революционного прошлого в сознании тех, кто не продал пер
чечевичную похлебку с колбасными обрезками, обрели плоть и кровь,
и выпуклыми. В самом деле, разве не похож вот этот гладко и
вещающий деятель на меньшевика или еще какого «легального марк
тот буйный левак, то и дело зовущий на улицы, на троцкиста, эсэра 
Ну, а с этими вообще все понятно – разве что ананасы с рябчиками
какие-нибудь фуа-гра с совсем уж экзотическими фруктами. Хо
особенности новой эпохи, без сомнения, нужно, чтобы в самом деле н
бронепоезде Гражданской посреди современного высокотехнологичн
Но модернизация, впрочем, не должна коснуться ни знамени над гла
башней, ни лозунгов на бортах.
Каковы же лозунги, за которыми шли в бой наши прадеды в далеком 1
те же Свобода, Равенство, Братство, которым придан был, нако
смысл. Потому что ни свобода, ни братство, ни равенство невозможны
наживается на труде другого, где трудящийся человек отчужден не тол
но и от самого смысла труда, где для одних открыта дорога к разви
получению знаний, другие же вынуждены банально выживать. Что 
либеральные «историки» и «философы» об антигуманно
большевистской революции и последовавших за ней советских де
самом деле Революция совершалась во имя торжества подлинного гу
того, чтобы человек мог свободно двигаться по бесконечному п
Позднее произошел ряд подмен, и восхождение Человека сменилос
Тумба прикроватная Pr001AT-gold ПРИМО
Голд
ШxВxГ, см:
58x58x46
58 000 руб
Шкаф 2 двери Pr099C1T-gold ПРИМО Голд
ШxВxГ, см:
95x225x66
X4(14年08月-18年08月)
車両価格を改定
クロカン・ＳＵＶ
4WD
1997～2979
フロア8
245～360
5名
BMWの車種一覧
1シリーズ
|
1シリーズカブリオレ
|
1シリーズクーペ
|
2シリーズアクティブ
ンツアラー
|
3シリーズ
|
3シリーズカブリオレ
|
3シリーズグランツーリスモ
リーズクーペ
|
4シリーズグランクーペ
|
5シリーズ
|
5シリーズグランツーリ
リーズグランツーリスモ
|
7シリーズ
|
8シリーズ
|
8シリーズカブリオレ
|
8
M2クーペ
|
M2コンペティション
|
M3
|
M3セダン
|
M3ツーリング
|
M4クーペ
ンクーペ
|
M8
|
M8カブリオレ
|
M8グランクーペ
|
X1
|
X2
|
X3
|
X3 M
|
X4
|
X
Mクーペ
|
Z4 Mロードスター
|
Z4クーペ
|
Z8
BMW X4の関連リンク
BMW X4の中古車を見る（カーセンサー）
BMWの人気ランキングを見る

---------------

** REQUIREMENT **
Please provide an exact transcription of each line from the one holding "BMW X4の関連リンク" through the final line of the data above.

** REPLY TO THE TASK **
BMW X4の関連リンク
BMW X4の中古車を見る（カーセンサー）
BMWの人気ランキングを見る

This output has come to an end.